Zampa fouilla dans sa poche, en retira un papier, le déplia et le plaça sous les yeux de Rocambole. Rocambole reconnut la terrible déclaration qu’il avait écrite, déclaration par laquelle il reconnaissait être Rocambole et non le marquis de Chamery.

Il y avait sur la table un long couteau catalan, et la vue de ce couteau donna le vertige au faux marquis. Il eut la tentation de s’en saisir, d’en frapper Zampa et de lui arracher le terrible papier. Mais Zampa ne lui en laissa point le temps.
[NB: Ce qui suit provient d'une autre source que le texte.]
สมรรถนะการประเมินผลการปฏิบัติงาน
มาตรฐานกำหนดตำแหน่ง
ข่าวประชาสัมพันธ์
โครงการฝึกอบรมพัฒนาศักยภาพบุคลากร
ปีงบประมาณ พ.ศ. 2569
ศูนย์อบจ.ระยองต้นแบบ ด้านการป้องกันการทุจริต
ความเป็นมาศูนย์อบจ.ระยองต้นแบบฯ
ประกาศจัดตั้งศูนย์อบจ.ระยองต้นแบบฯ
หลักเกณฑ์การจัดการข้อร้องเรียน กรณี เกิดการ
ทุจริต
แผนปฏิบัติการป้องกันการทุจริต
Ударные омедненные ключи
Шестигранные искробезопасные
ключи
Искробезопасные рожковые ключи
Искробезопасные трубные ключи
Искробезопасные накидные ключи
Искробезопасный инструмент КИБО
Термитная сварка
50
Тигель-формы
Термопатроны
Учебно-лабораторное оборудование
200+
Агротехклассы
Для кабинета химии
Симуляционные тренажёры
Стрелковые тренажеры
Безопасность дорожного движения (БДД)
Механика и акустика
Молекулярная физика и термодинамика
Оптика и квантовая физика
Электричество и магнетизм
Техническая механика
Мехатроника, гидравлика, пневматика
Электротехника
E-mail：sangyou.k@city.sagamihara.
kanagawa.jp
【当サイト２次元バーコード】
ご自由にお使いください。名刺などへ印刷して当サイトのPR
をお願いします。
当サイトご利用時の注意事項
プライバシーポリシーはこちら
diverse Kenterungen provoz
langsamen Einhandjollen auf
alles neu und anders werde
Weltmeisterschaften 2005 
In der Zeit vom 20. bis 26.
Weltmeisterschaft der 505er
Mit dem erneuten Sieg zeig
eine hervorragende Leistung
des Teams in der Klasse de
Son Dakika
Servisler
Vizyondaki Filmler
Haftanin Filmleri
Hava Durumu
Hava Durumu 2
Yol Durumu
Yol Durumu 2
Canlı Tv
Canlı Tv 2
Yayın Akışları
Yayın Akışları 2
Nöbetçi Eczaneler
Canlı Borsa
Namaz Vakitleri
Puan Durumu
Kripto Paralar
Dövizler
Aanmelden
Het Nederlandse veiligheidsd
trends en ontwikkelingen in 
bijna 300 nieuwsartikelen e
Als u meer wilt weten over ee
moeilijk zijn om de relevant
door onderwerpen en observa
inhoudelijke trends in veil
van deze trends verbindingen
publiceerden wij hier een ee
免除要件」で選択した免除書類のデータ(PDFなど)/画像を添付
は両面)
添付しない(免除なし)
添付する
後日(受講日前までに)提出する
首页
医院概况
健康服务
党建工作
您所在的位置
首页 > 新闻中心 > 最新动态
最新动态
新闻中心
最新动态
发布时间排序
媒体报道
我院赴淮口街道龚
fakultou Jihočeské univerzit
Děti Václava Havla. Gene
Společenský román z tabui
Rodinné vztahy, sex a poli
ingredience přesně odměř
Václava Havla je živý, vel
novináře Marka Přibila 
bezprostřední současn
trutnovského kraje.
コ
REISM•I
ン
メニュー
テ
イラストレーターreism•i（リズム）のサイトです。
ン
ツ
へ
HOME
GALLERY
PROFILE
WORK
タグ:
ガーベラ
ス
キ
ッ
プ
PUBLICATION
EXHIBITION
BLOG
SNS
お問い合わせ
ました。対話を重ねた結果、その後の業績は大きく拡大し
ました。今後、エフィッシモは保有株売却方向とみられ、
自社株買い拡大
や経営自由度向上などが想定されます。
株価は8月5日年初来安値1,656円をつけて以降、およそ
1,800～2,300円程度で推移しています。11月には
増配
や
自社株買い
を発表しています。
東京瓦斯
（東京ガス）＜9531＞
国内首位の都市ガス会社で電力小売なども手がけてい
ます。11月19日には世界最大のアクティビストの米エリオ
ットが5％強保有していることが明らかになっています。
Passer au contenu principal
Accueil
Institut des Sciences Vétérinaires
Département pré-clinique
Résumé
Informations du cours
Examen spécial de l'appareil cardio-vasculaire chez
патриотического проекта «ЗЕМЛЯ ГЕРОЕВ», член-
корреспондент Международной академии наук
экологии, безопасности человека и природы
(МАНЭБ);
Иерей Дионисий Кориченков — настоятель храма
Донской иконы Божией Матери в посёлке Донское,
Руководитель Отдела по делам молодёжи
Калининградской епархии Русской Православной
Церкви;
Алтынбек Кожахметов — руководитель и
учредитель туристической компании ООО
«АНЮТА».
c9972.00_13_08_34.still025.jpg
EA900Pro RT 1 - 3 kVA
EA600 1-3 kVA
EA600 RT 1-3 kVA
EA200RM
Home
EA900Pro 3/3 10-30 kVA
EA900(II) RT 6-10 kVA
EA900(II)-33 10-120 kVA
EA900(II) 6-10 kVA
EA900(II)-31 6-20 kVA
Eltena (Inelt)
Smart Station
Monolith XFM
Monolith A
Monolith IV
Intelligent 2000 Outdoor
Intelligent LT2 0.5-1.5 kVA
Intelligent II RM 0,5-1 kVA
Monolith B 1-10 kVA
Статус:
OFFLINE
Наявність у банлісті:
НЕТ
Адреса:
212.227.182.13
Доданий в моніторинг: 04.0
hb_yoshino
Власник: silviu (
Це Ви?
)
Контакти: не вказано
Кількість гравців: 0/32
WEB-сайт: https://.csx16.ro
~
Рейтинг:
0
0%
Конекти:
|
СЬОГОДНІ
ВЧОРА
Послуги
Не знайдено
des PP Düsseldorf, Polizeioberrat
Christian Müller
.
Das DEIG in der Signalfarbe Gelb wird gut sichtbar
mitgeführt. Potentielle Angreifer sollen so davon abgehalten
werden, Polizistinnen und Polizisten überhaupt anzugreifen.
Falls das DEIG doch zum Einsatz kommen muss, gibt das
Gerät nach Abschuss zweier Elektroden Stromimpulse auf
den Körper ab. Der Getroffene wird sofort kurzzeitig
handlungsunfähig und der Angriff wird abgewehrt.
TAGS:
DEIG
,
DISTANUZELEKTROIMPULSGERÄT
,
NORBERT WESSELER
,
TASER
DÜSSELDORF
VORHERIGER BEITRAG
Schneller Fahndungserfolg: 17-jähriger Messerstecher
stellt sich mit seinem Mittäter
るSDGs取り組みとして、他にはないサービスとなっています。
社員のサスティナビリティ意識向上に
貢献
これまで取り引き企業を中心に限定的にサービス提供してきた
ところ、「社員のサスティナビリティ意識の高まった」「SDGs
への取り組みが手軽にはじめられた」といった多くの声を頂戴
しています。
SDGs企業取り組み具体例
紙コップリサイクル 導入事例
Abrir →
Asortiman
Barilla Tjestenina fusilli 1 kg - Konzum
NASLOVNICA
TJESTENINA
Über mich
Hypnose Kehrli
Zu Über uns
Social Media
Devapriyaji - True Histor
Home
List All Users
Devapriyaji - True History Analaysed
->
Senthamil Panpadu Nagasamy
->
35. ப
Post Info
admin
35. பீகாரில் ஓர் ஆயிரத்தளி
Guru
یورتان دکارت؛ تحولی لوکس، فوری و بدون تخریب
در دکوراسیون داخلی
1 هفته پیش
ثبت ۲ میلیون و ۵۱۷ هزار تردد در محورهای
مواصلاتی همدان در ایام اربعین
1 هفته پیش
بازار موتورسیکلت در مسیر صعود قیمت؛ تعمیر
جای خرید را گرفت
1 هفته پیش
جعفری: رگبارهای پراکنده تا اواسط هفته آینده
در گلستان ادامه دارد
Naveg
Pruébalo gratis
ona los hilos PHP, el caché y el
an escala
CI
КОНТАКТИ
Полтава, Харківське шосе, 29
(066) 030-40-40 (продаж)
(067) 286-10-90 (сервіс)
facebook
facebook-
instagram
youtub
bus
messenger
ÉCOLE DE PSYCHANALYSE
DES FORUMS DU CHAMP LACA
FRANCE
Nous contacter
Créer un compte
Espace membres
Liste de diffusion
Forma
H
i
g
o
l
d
– Tiens ! dit-il, tu vas voir que j’ai confiance en toi…

Il prit le papier, l’approcha d’une chandelle placée sur la table, et Rocambole jeta un cri.

– Que fais-tu donc ?

– Parbleu ! tu le vois bien, dit Zampa, je brûle ta signature, et j’ai une telle confiance en toi que je suis certain d’être ton intendant.

– Tu seras mon ami ! s’écria Rocambole, qui pressa le Portugais dans ses bras.

Zampa semblait ivre mort.

Cependant il se leva en trébuchant.

– Hé ! hé ! dit-il, allons-nous-en. À cheval… j’ai besoin d’air.

Rocambole le prit par le bras.

– Appuie-toi sur moi, lui dit-il.

– Le grand air me remettra, murmura le Portugais, et une fois que je serai en selle… tout ira bien. C’est ce petit vin des Asturies qui… qui…

– Viens, cher ivrogne ! dit le faux marquis en l’entraînant.

Ils descendirent aux écuries de l’auberge. Les chevaux avaient mangé l’avoine, ils étaient sellés et un palefrenier les tenait en main.

Zampa posa la main sur les fontes de la selle du marquis.

– Tiens, lui dit-il, tu vois que je suis un homme de précaution, j’ai mis des pistolets dans tes fontes. La route que nous allons faire est déserte.

– Ah ! dit Rocambole en tressaillant.

– On y serait assassiné que personne au monde ne s’en douterait, ajouta Zampa, dont la langue s’épaississait de plus en plus.

– Ah ! diable !… pensa Rocambole, je crois que tu as eu tort de brûler ce petit papier, mon bonhomme…

Et l’élève de sir Williams eut un sourire à faire frémir Zampa, si Zampa n’eût pas été gris.